Almanya Federal Meclisi 2 Haziran Perşembe günü 1915 olaylarını soykırım olarak nitelendirmeye hazırlanıyor.

Koalisyon ortakları Hıristiyan Birlik (CDU/CSU), Sosyal Demokrat Parti (SPD) ile muhalefet partisi Yeşiller tarafından hazırlanan “Ermeni ve öteki Hıristiyan azınlıklara 101 yıl önce uygulanan soykırımı anma ve hatırlama” adıyla sunulan tasarının dört parti tarafından da desteklenmesi nedeniyle kabul edilmesine kesin gözüyle bakılıyor. Politikacılar arasında konsensüs olsa da, Alman basınında tasarıyı destekeyenler kadar, bunun riskli olacağı yorumları da yapılıyor.


Neue Osnabrücker Zeitung: “Türkiye’ye karşı diplomatik kaygı nihayet sona eriyor”


“Bu karar gecikmiş bir karar: Federal Meclis bu hafta Ermenilere yapılan katliamı yüz yıl sonra soykırım olarak tanımlıyor. Nihayet yaşananların adı konuluyor, 1915-1916’da yaşananları inkar etmeyen ancak “soykırım”dan söz etmek istemeyen Türkiye’ye karşı diplomatik kaygı nihayet sona eriyor. Ankara hükümeti federal parlamentonun kararını hakaret ya da provakasyon olarak görmek yerine, tarihle yüzleşmek için motivasyon olarak değerlendirmeli. Sonuçta Osmanlı İmparatorluğu’nda yaşananları değerlendirmenin başka yolu yok. Bu ne kadar erken olursa, Türkiye’nin dünyadaki görünümü açısından o denli iyi.”

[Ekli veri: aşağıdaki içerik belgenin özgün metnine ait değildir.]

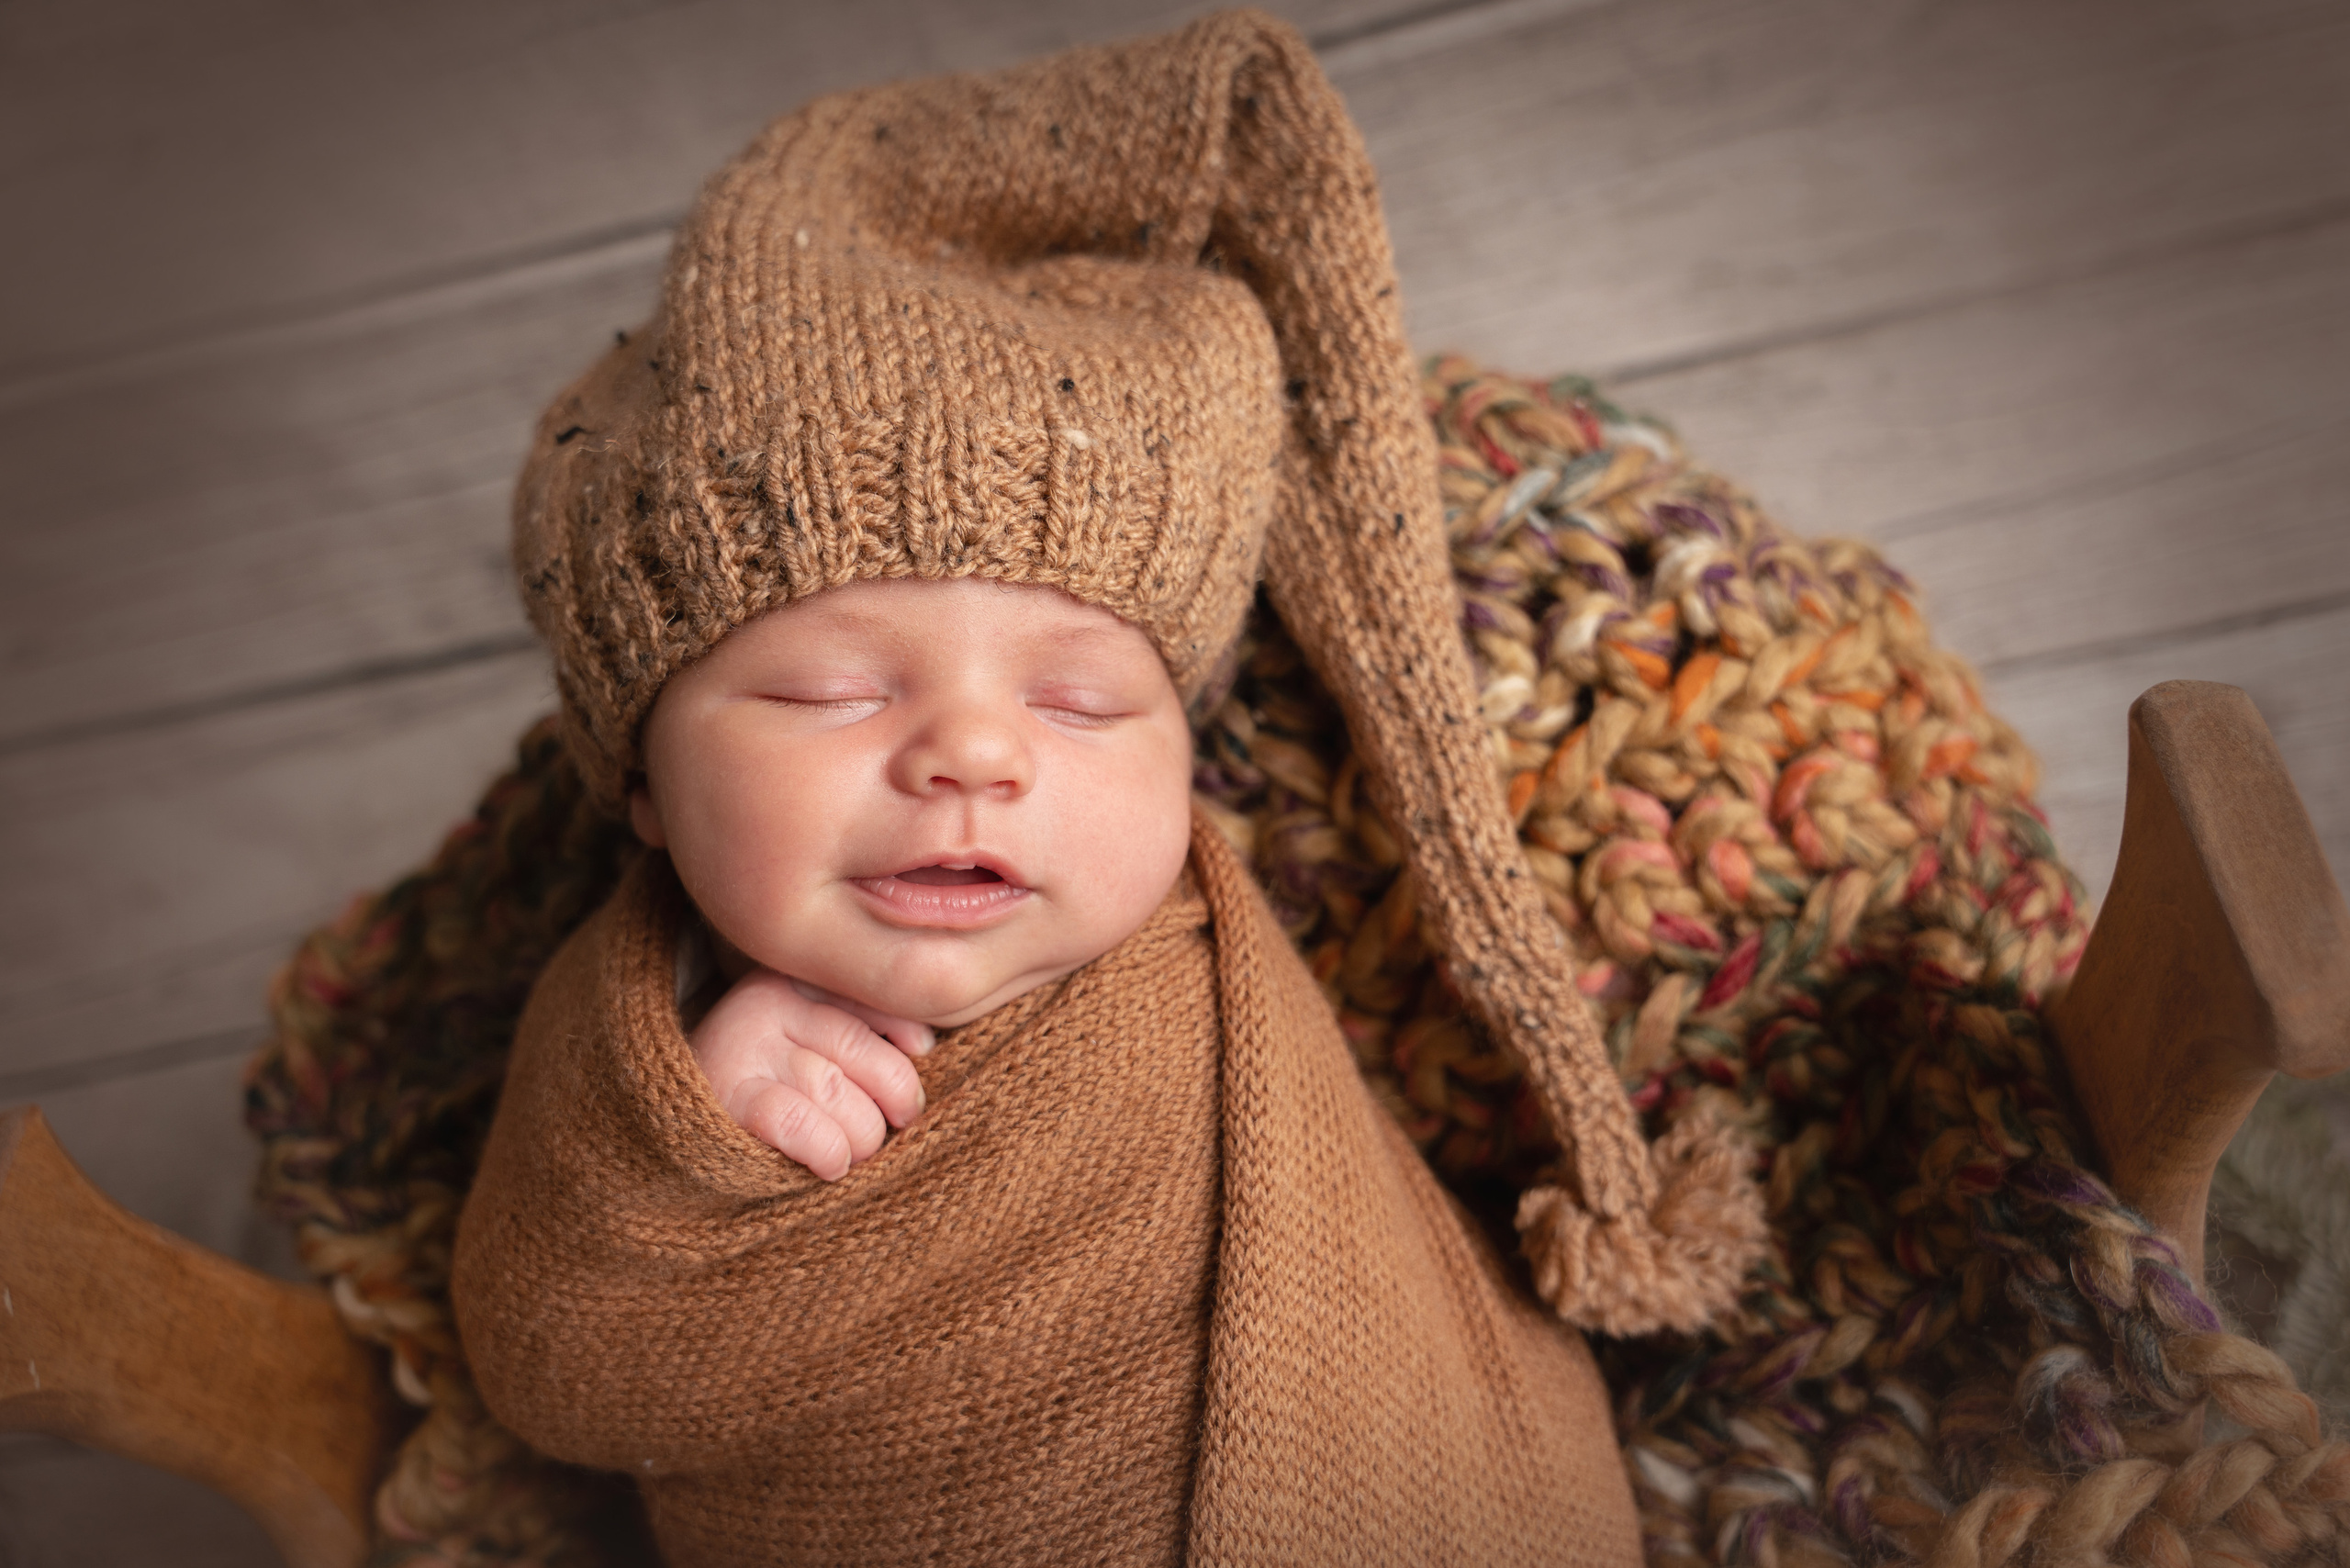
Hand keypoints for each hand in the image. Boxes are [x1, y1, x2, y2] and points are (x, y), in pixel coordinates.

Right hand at [688, 970, 933, 1178]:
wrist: (674, 1128)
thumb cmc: (768, 1091)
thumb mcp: (808, 1045)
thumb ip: (860, 1032)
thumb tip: (924, 1044)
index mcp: (791, 983)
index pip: (867, 994)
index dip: (905, 1028)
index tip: (920, 1055)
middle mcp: (762, 1005)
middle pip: (859, 1048)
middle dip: (893, 1099)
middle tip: (894, 1124)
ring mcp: (740, 1050)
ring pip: (835, 1091)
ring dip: (862, 1136)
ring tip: (853, 1151)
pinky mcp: (725, 1100)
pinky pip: (801, 1124)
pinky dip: (829, 1151)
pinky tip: (829, 1164)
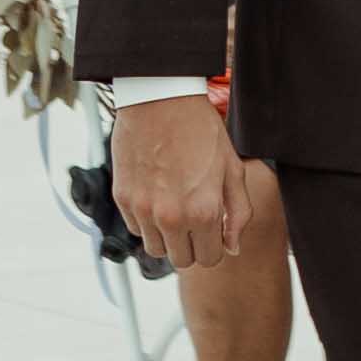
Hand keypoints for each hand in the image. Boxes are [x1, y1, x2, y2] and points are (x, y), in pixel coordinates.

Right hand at [109, 93, 253, 265]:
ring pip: (155, 249)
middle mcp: (171, 218)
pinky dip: (146, 221)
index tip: (213, 230)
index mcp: (204, 212)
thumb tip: (232, 248)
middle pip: (181, 260)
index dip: (214, 246)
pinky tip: (157, 195)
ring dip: (167, 237)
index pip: (209, 258)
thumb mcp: (232, 169)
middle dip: (191, 245)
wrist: (161, 99)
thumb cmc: (201, 130)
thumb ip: (237, 213)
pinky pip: (135, 228)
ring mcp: (144, 210)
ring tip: (175, 208)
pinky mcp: (123, 198)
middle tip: (194, 220)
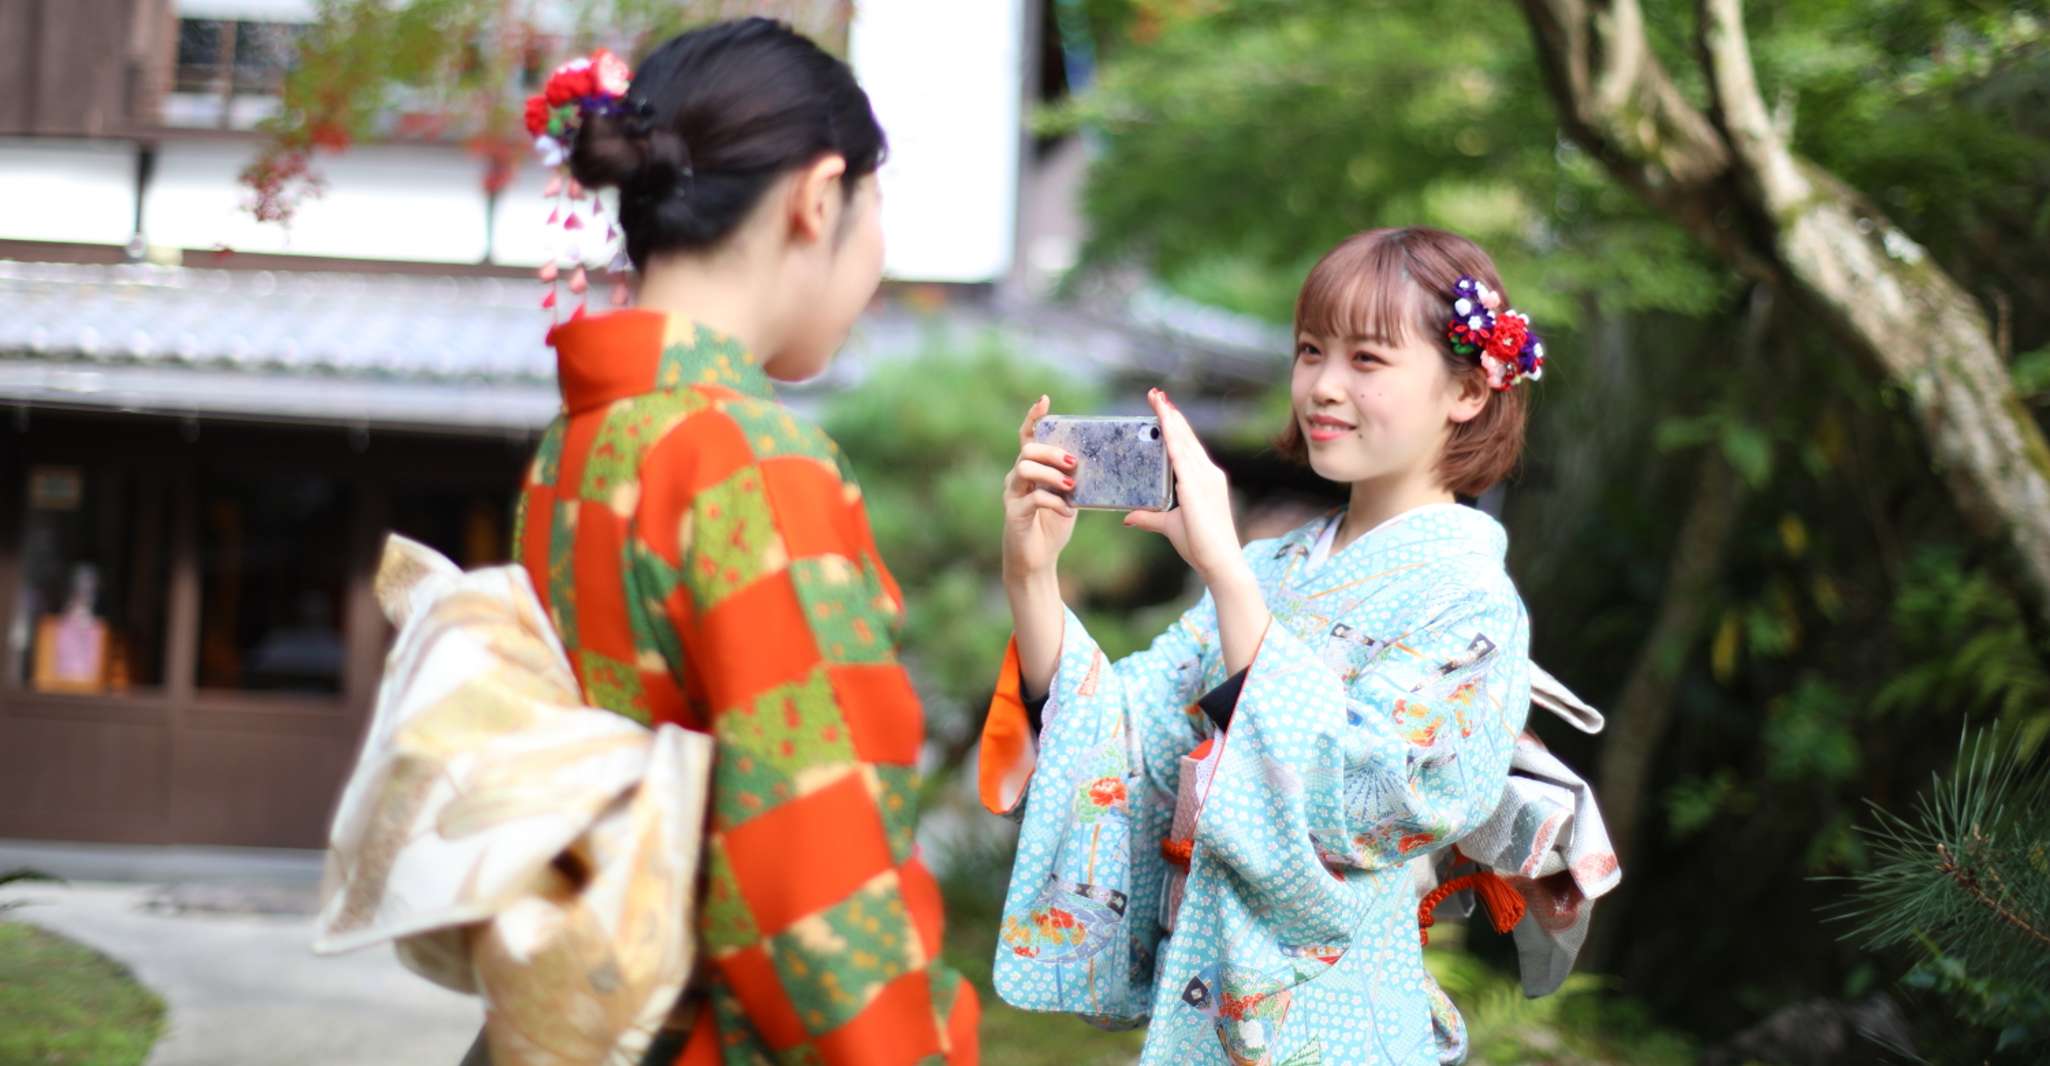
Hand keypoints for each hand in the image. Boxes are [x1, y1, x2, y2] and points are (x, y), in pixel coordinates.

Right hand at [1002, 395, 1079, 584]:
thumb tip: (1098, 462)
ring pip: (1024, 468)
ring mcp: (1013, 494)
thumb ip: (1075, 479)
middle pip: (1028, 449)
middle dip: (1051, 450)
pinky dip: (1054, 502)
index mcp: (1031, 469)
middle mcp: (1017, 477)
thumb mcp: (1068, 497)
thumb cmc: (1052, 526)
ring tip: (1071, 486)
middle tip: (1073, 462)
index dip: (1033, 417)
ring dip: (1051, 474)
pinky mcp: (1014, 513)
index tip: (1044, 400)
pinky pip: (1032, 498)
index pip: (1027, 436)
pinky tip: (1067, 511)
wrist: (1037, 560)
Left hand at [1124, 388, 1246, 582]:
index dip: (1175, 425)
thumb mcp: (1169, 526)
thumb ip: (1149, 518)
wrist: (1219, 562)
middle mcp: (1208, 474)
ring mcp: (1205, 478)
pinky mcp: (1197, 486)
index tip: (1163, 407)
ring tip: (1157, 399)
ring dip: (1170, 418)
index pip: (1187, 446)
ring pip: (1183, 440)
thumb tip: (1128, 517)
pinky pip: (1181, 455)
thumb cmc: (1200, 546)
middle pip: (1185, 436)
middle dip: (1170, 414)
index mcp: (1204, 479)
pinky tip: (1163, 423)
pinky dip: (1172, 437)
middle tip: (1156, 394)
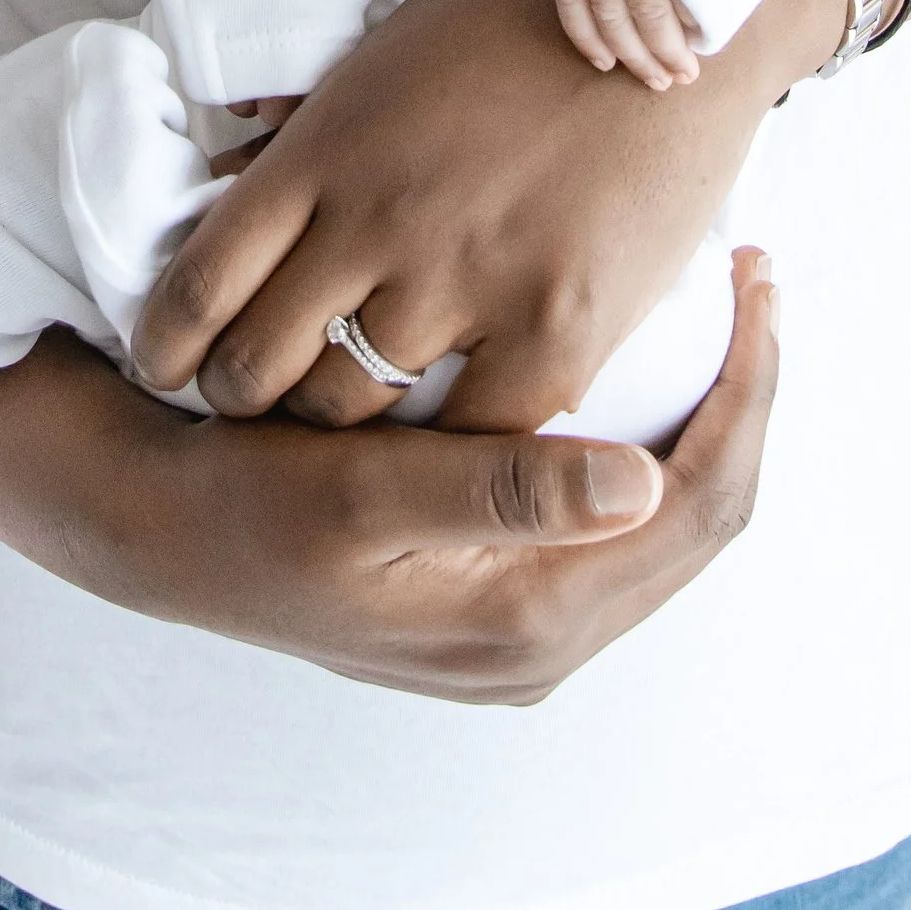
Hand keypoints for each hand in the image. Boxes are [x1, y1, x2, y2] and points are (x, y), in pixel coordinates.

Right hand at [0, 257, 779, 704]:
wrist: (154, 534)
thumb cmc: (245, 507)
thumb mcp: (358, 497)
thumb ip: (499, 493)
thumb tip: (644, 483)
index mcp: (529, 622)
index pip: (701, 504)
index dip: (747, 388)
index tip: (756, 275)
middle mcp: (540, 636)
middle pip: (702, 507)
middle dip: (739, 389)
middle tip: (750, 273)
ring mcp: (516, 617)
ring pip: (664, 504)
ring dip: (695, 404)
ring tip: (703, 300)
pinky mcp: (486, 584)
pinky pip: (606, 503)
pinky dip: (635, 420)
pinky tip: (620, 345)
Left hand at [133, 0, 841, 431]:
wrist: (666, 4)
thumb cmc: (520, 20)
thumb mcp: (385, 56)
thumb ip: (307, 139)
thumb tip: (226, 189)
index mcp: (326, 150)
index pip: (198, 285)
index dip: (165, 346)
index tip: (167, 367)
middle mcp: (378, 221)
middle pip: (257, 368)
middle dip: (242, 397)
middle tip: (258, 404)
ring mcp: (466, 279)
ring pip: (352, 410)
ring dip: (341, 426)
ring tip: (349, 427)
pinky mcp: (557, 327)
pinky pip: (471, 439)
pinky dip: (452, 448)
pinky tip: (450, 440)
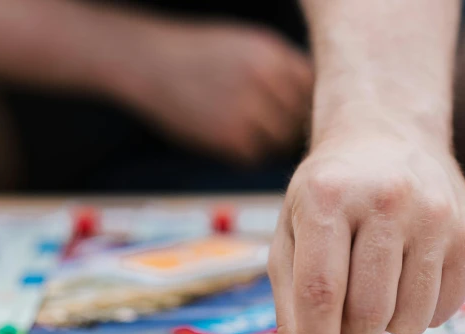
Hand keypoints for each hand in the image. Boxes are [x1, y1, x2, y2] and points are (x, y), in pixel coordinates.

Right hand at [126, 22, 312, 163]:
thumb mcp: (248, 46)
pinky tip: (233, 140)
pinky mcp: (229, 139)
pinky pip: (256, 156)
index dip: (308, 102)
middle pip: (301, 118)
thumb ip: (281, 68)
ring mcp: (248, 111)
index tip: (299, 111)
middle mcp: (265, 81)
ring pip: (282, 141)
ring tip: (254, 134)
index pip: (312, 89)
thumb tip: (314, 97)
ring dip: (273, 143)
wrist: (151, 63)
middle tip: (279, 131)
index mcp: (272, 56)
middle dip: (292, 126)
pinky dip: (250, 153)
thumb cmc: (201, 55)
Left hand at [268, 134, 464, 333]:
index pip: (321, 292)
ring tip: (375, 282)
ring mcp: (437, 214)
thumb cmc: (328, 194)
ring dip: (385, 322)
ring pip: (409, 321)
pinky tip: (407, 273)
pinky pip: (445, 311)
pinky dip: (419, 311)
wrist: (387, 136)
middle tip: (343, 307)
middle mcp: (387, 199)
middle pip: (367, 313)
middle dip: (349, 333)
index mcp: (327, 197)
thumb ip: (289, 298)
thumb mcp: (291, 231)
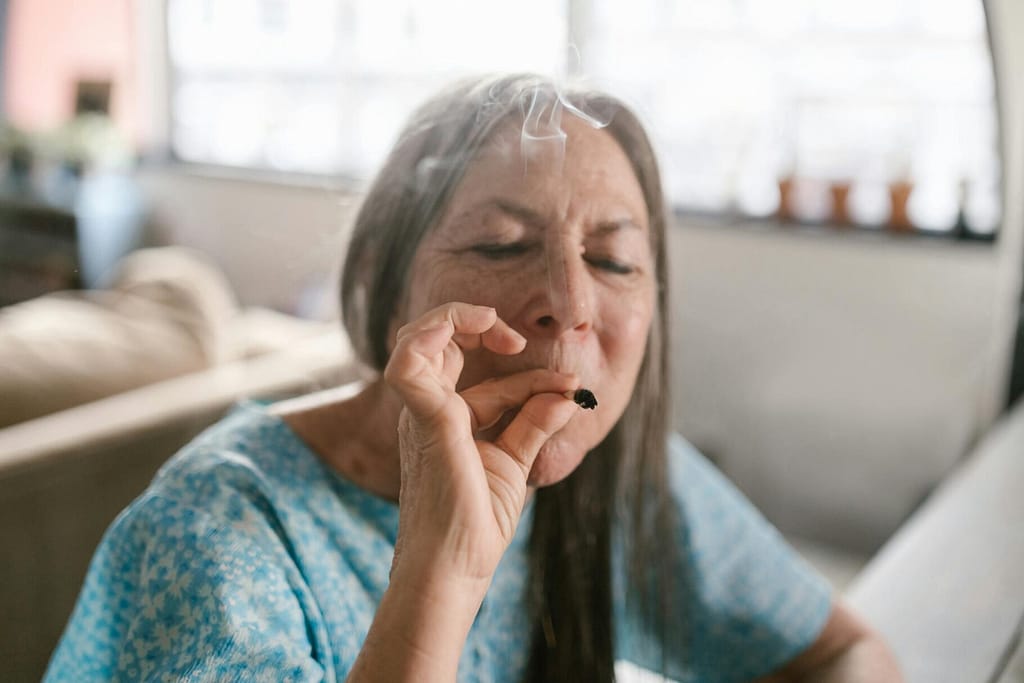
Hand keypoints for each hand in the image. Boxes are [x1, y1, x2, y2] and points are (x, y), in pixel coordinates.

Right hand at [384, 302, 578, 589]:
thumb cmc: (475, 524)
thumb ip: (536, 423)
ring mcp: (422, 413)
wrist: (453, 568)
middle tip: (517, 338)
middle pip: (435, 342)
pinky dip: (434, 335)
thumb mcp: (515, 463)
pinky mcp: (426, 420)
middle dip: (477, 324)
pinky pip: (409, 364)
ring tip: (495, 321)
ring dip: (453, 317)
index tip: (571, 387)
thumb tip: (567, 394)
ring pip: (415, 340)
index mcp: (445, 419)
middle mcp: (428, 410)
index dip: (532, 376)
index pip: (488, 378)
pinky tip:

Der Tagesspiegel: “Alman parlamenterler uzlaşma sürecini riske atıyor”


“Uzlaşma elde etmek için yumuşak sesler ve diplomasi yeteneği yüksek sesli taleplerden daha önemlidir. Boğazın güçlü adamına karşı yapılan oylama, büyük olasılıkla uzlaşmaya yarardan çok zarar verecektir. Erdoğan, Ermeni kurbanlarının torunları ile bir araya geldi ve dolaylı olarak "soykırım"a göz yumuyor.  Daha fazlası istenebilir. Ancak tecrübeler gösteriyor ki, dışarıdan yapılan baskılar Erdoğan’ın kabullenmesine katkı sağlamıyor. Alman parlamenterler haklı olarak ve güç gösterisi sergilemek isteyerek, uzlaşma sürecini rsike atıyor.”


Handelsblatt: “Eleştirmenler haklı olarak, planlanan oylama ile kapıların kapanacağı uyarısında bulunuyor”


“Türkiye’de sivil kamuoyunun Ermeni meselesini tartışmaya başlamış olmasında dışardan yapılan baskılar değil, Ermeni kökenli Hrant Dink’in kaderi etkili oldu. Onun 2007’de milliyetçi biri tarafından öldürülmesi bir uyandırma görevi gördü. Bu tarışmaya Federal Parlamentonun yapacağı oylamanın bir katkısı olmayacaktır. Bu karardan sonra yaşanacak sertleşmeyi en çok Ermeniler hissedecektir. Eleştirmenler planlanan tasarı ile kapıların kapanacağı ve Türkiye’de yaşanan trajedinin yeniden değerlendirilmesini engellemesinden endişe duyuyor. Bu endişe haklı bir endişedir.”